Title: NVIDIA DGX Infrastructure Engineer
We are looking for a skilled NVIDIA DGX Infrastructure Engineer to join our dynamic team. As a DGX Infrastructure Engineer, you will be responsible for managing NVIDIA DGX-based infrastructure. You will play a crucial role in ensuring the optimal performance, reliability, and scalability of NVIDIA DGX infrastructure.
Key Responsibilities:
- Managing NVIDIA DGX systems and related infrastructure.
- Configuring and optimizing DGX clusters for performance, reliability, and scalability.
- Collaborating with data scientists, AI engineers, and IT teams to integrate DGX systems into the overall AI and deep learning workflows.
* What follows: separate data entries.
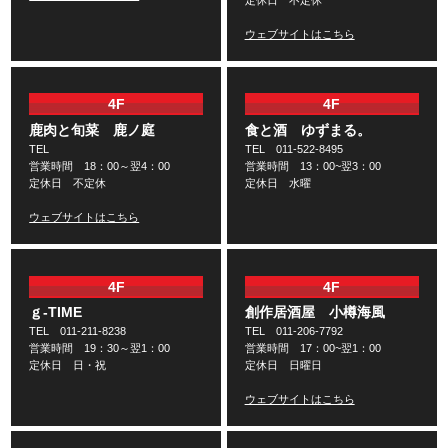
定休日 不定休
ウェブサイトはこちら
4F
4F
鹿肉と旬菜 鹿ノ庭
食と酒 ゆずまる。
TEL
TEL 011-522-8495
営業時間 18：00～翌4：00
営業時間 13：00~翌3：00
定休日 不定休
定休日 水曜
ウェブサイトはこちら
4F
4F
ｇ-TIME
創作居酒屋 小樽海風
TEL 011-211-8238
TEL 011-206-7792
営業時間 19：30～翌1：00
営業時間 17：00~翌1：00
定休日 日・祝
定休日 日曜日
ウェブサイトはこちら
- Monitoring system performance and implementing proactive measures to maintain optimal operation.
- Troubleshooting and resolving issues related to DGX systems, including hardware, software, and network components.
- Implementing security measures and best practices to ensure the integrity and confidentiality of DGX-based data and workflows.
- Documenting infrastructure configurations, processes, and procedures.
- Providing technical guidance and training to team members on DGX-related technologies and best practices.
- Staying current with NVIDIA DGX hardware and software advancements and recommending upgrades or enhancements as needed.